“The poetic splendor of the Inferno breaks upon the reader as soon as he opens the first pages of the Comedy; but it is often obscured by historical allusions, astronomical circumlocutions, and terms of mediaeval science or philosophy, which darken and at times quench its light. These obstacles, however, soon begin to yield to patient study, and what threatened to choke the flame catches fire from it and in its turn flings light into every corner of the world in which Dante lived and thought.
Meanwhile, earlier or later as the case may be, the reader becomes aware of an underlying purpose and significance, seldom obtruded but always present, that gives unity and direction to the movement of the whole poem, breathing into it a vital spirit of its own and appealing for its interpretation to no other lore than such as knowledge of ourselves and observation of life can give us.

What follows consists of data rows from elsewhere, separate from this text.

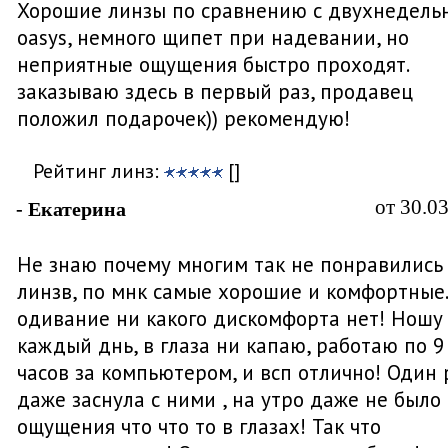
Хорошие линзы по сравнению с двухнедел
oasys, немного щипет при надевании, но
неприятные ощущения быстро проходят.
заказываю здесь в первый раз, продавец
положил подарочек)) рекомендую!
Рейтинг линз:
[]
от 30.0
- Екатерина
Не знаю почему многим так не понравились
линзв, по мнк самые хорошие и комфортные
одивание ни какого дискомфорта нет! Ношу
каждый днь, в глаза ни капаю, работаю по 9
часов за компьютером, и всп отлично! Один 
даже заснула с ними , на утро даже не было
ощущения что что то в глазах! Так что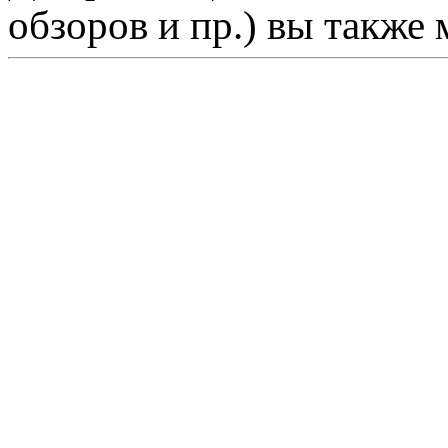
обзоров и пр.) вы также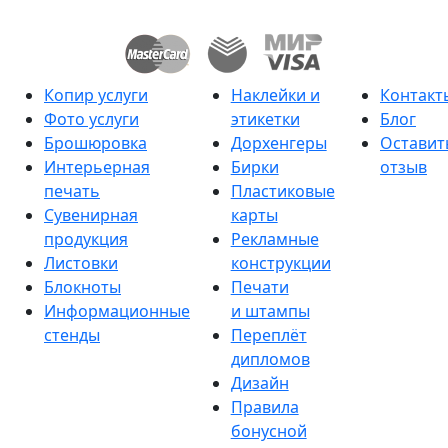
Копир услуги
Наклейки и
Контакт
Фото услуги
этикетки
Блог
Брошюровка
Дорхенгеры
Оставит
Интерьерная
Бирки
отзыв
печать
Пластиковые
Сувенирная
карты
продукция
Рекламные
Листовки
конструкции
Блокноты
Печати
Информационные
и штампы
стенды
Переплёт
дипломов
Дизайн
Правила
бонусной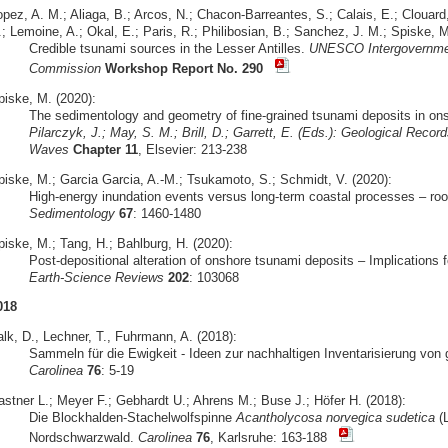
pez, A. M.; Aliaga, B.; Arcos, N.; Chacon-Barreantes, S.; Calais, E.; Clouard,
; Lemoine, A.; Okal, E.; Paris, R.; Philibosian, B.; Sanchez, J. M.; Spiske, M
Credible tsunami sources in the Lesser Antilles.
UNESCO Intergovernme
Commission
Workshop Report No. 290
piske, M. (2020):
The sedimentology and geometry of fine-grained tsunami deposits in o
Pilarczyk, J.; May, S. M.; Brill, D.; Garrett, E. (Eds.): Geological Rec
Waves
Chapter 11
, Elsevier: 213-238
piske, M.; Garcia Garcia, A.-M.; Tsukamoto, S.; Schmidt, V. (2020):
High-energy inundation events versus long-term coastal processes – room
Sedimentology
67
: 1460-1480
piske, M.; Tang, H.; Bahlburg, H. (2020):
Post-depositional alteration of onshore tsunami deposits – Implications f
Earth-Science Reviews
202
: 103068
018
alk, D., Lechner, T., Fuhrmann, A. (2018):
Sammeln für die Ewigkeit - Ideen zur nachhaltigen Inventarisierung von
Carolinea
76
: 5-19
astner L.; Meyer F.; Gebhardt U.; Ahrens M.; Buse J.; Höfer H. (2018):
Die Blockhalden-Stachelwolfspinne
Acantholycosa norvegica sudetica
(L
Nordschwarzwald.
Carolinea
76
, Karlsruhe: 163-188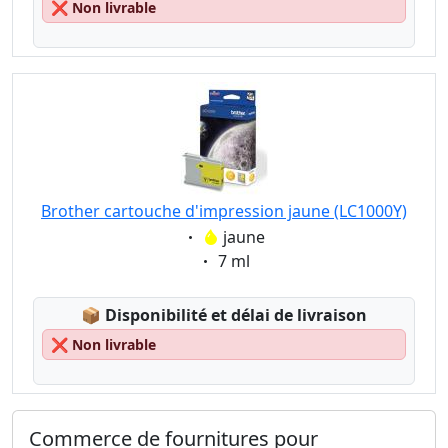
❌
Non livrable
Brother cartouche d'impression jaune (LC1000Y)
Eigenschaft:
jaune
Eigenschaft:
7 ml
Lagerstatus:
📦
Disponibilité et délai de livraison
❌
Non livrable
Commerce de fournitures pour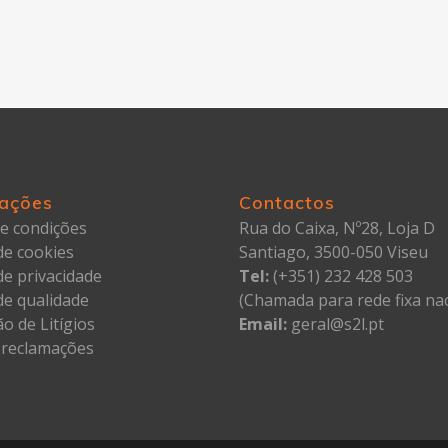
ações
Contactos
e condições
Rua do Caixa, Nº28, Loja D
 de cookies
Santiago, 3500-050 Viseu
 de privacidade
Tel:
(+351) 232 428 503
 de qualidade
(Chamada para rede fixa nac
o de Litígios
Email:
geral@s2l.pt
 reclamações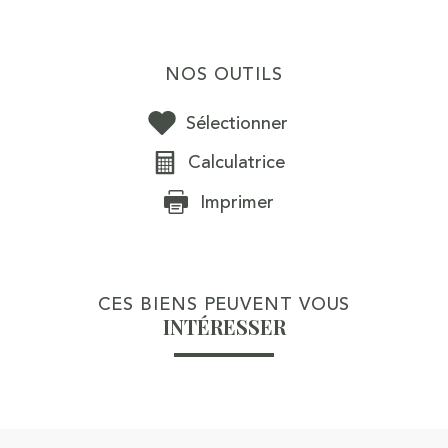
NOS OUTILS
Sélectionner
Calculatrice
Imprimer
CES BIENS PEUVENT VOUS
INTÉRESSER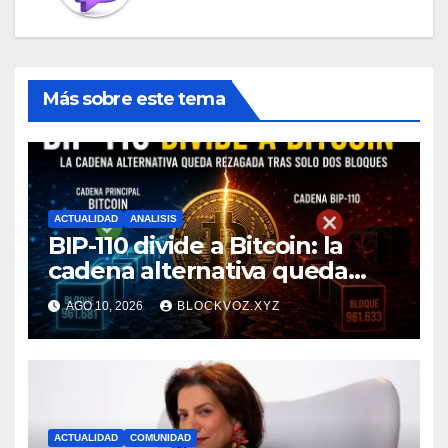
Más sobre este tema
ACTUALIDAD
ANALISIS
BIP-110 divide a Bitcoin: la
cadena alternativa queda
rezagada tras minar solo dos
AGO 10, 2026
BLOCKVOZ.XYZ
bloques
ACTUALIDAD
COMUNIDAD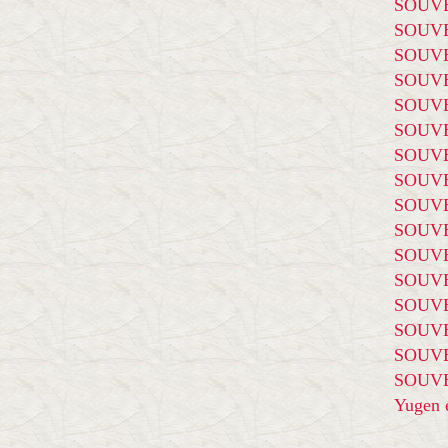
SOUVE
SOUVE
SOUVE
SOUVE
SOUVE
SOUVE
SOUVE
SOUVE
SOUVE
SOUVE
SOUVE
SOUVE
SOUVE
SOUVE
SOUVE
SOUVE
Yugen é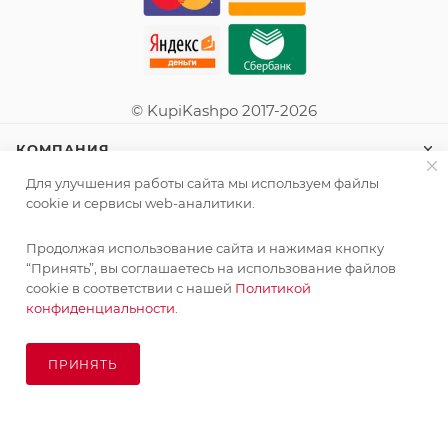
© KupiKashpo 2017-2026
КОМПАНИЯ
Для улучшения работы сайта мы используем файлы
ИНФОРМАЦИЯ
cookie и сервисы web-аналитики.
Продолжая использование сайта и нажимая кнопку
ПОМОЩЬ
“Принять”, вы соглашаетесь на использование файлов
cookie в соответствии с нашей
Политикой
конфиденциальности.
ПОДПИСАТЬСЯ НА РАССЫЛКУ
ПРИНЯТЬ
ПОД ЗАКАЗ
8 (925) 065-66-65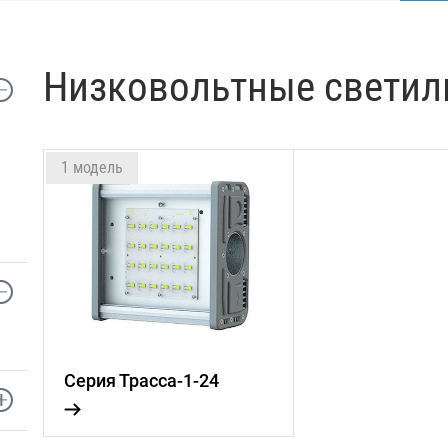
Низковольтные светил
1 модель
Серия Трасса-1-24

Presently, when we grow familiar with the Purgatorio and the Paradiso, the Inferno, in spite of its direct and arresting grip upon our imagination, reveals itself as a beginning that must be read in the light of the middle and the end if we are to understand it truly; and we begin to feel, perhaps gropingly, for the organic relation of the parts to the whole. The misleading suggestion will probably present itself to us, at this point, that the first Cantica of the Comedy is the foundation on which the whole structure stands, and that the way to heaven lies through hell. There is indeed a sense in which this is true, but we can never rightly grasp it till we have realized the deeper sense in which it is false. This is the first point to which we must turn our attention” (P. H. Wickstead, From Vita Nuova to Paradiso p 3-4).